After Step 1: [A100] [A100] [A10] [H690]

After Step 2: [A100] [A100] [A10] [A200] [H490]

After Step 3: [A60] [H40] [A100] [A10] [A200] [H490]

After Step 4: [A60] [H40] [A100] [A10] [A190] [H10] [A300] [H190]

Compaction before Step 5: [A60] [A100] [A10] [A190] [A300] [H240]

Compaction and Step 5: [A60] [A100] [A10] [A190] [A300] [A 180] [A60]
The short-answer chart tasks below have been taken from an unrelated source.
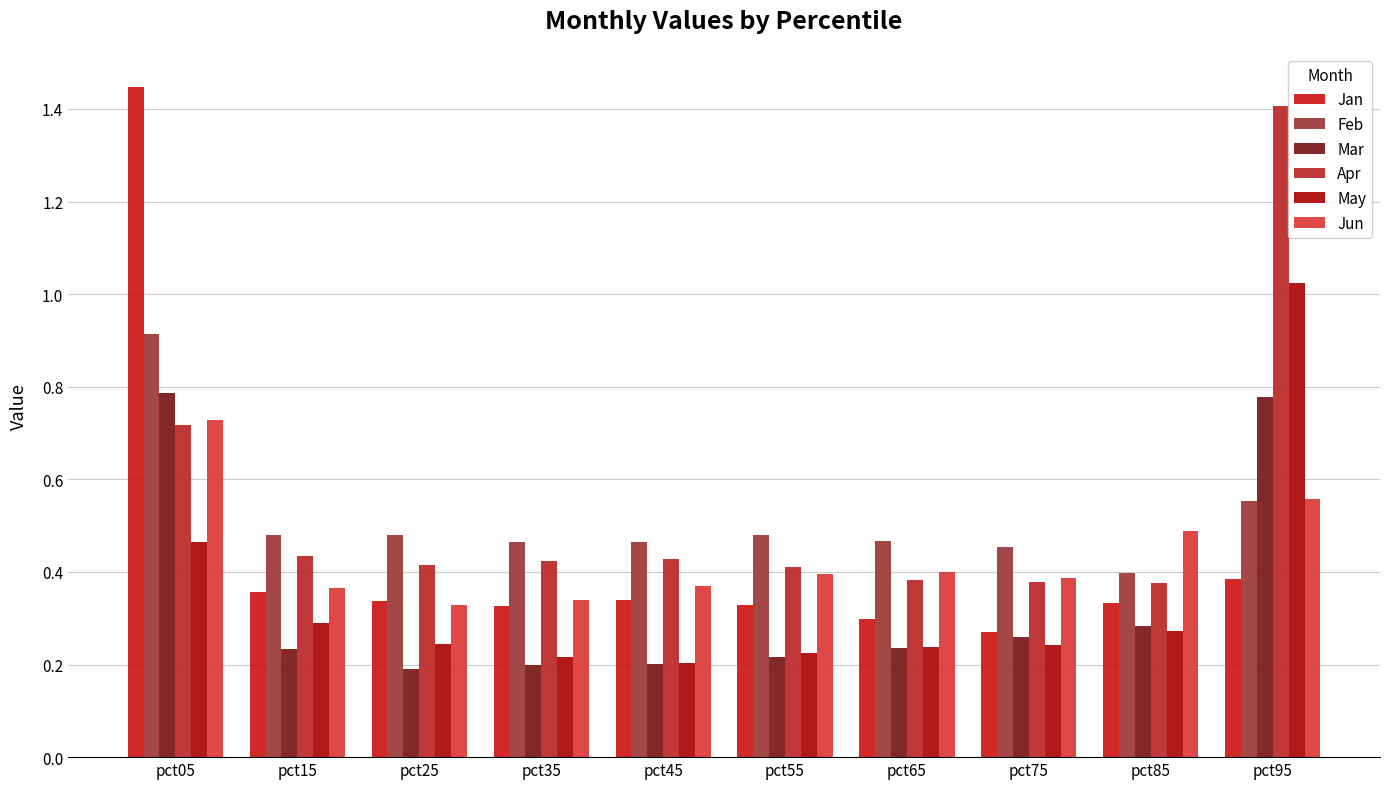

How many data points does each series have?

10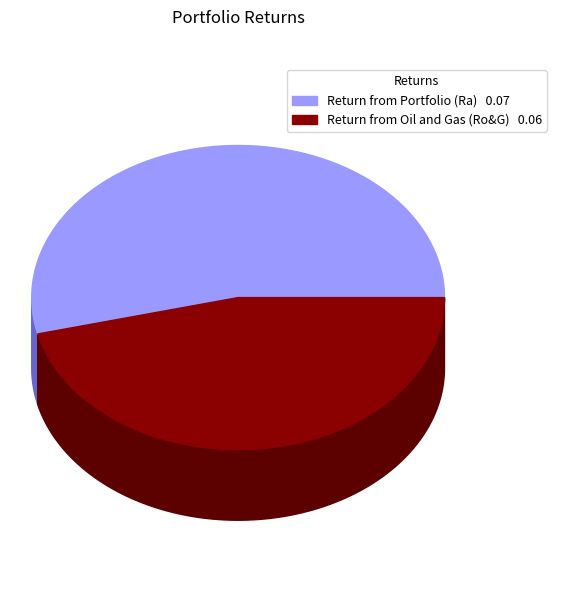

Rank the categories by value from highest to lowest.

Return from Portfolio (Ra), Return from Oil and Gas index (Ro&G)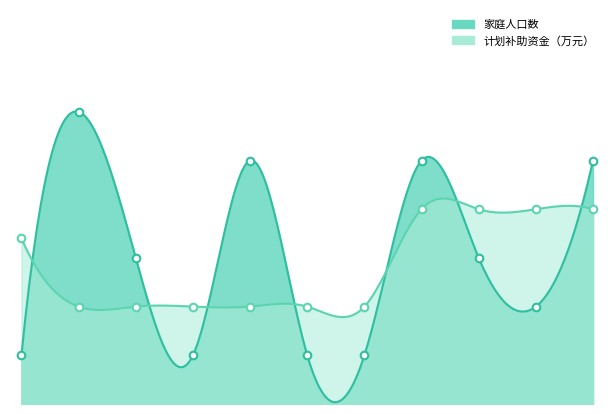

Which series has the largest Y range (max minus min)?

家庭人口数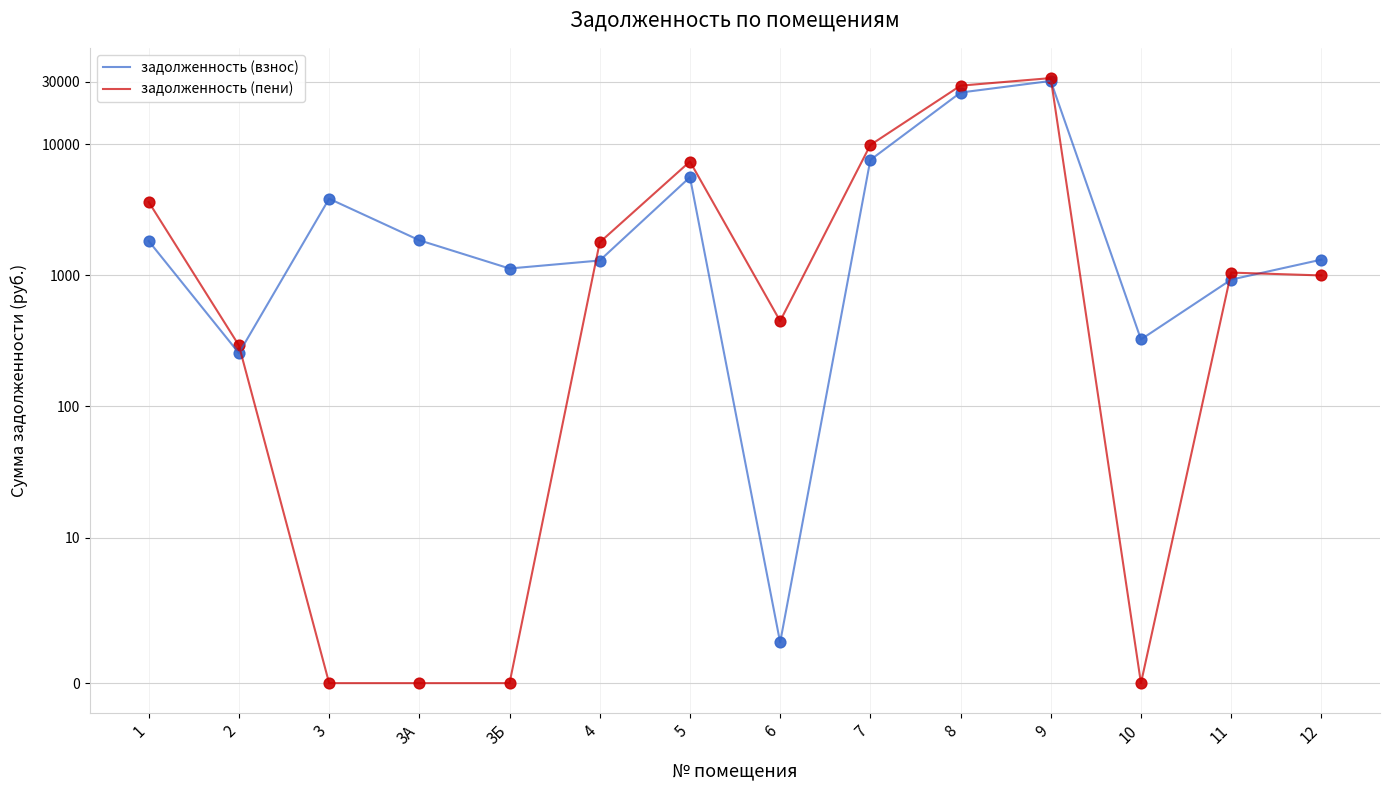

Which series contains the highest Y value?

задолженность (пени)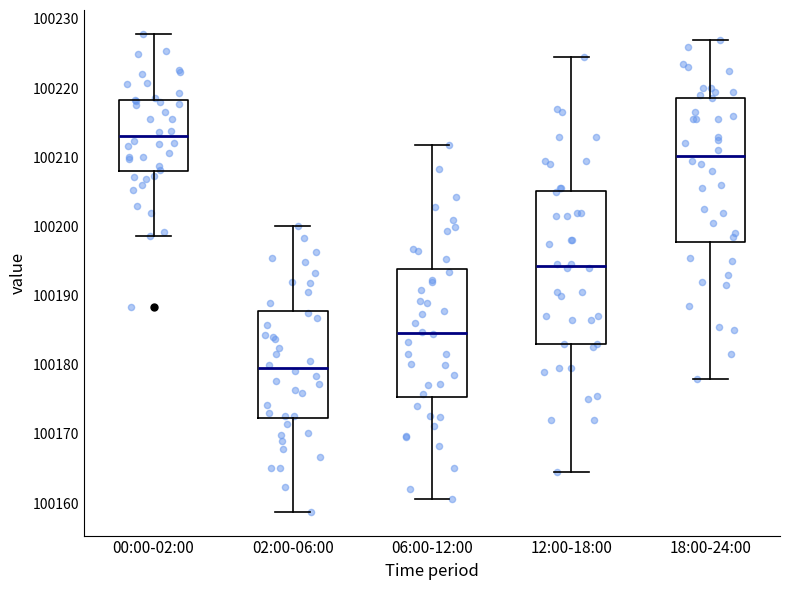

Comparing the boxes themselves (not the whiskers), which one is the tallest?

12:00-18:00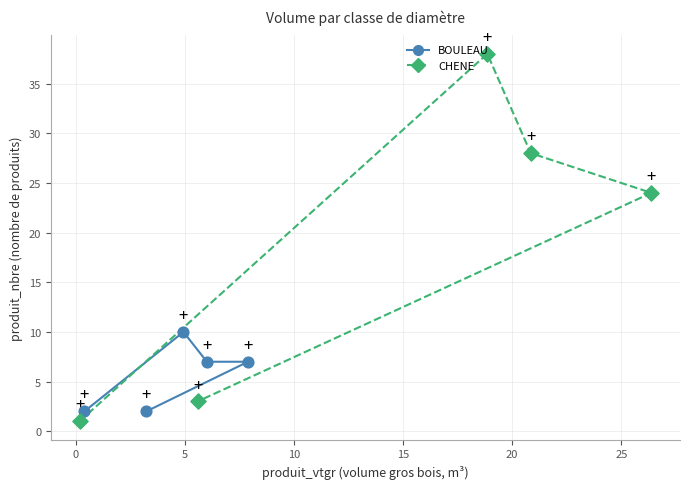

What is the total value across all series at 10?

31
No compaction means Process 3 cannot be allocated in memory.

Component B [30 pts]

Write a PDF document that explains your implementation. You are to provide an up-to 5-page (withour the title page) document in a reasonable font (e.g., Times New Roman/Calibri 11pt). The report must be submitted as a PDF on surreylearn such that turnitin provides a score. That means do not put this PDF in an archive. The goal of this report is to explain how the code works, some of your choices, what each file does. We’re going to look at the following aspects:

B.1. [15 pts] Provide an overall description/intuition of the implementation. Describe minimally what we should expect from your implementation, e.g., what is the main file, what each file does (you can use some of the comments in the code), how they link in the system. The main aim is on how the system looks and how each class plays a role in the system. All classes need a description, even if the class is trivial. You can minimally describe some functions by saying we provide a getter and setter to this variable, e.g., “Process.java in Lab 8 can be described as the class that defines a process. We consider a number of private variables: reference_number – used to identify a process, operation to either allocate (1) or deallocate (2) this process in/from memory, and argument for the size of memory this process used/or will use. We’ve defined getter and setter procedures for these variables.”

B.2. [10 pts] Use an UML Class diagram to enforce the above point. Be sure you’ve used the same class names, procedure names, and variable names you mentioned in B.1. Here is a link that explains how to build class diagrams. https://www.youtube.com/watch?v=UI6lqHOVHic

B.3. [5 pts] Style. Make your document presentable, e.g., using title, sections or paragraphs.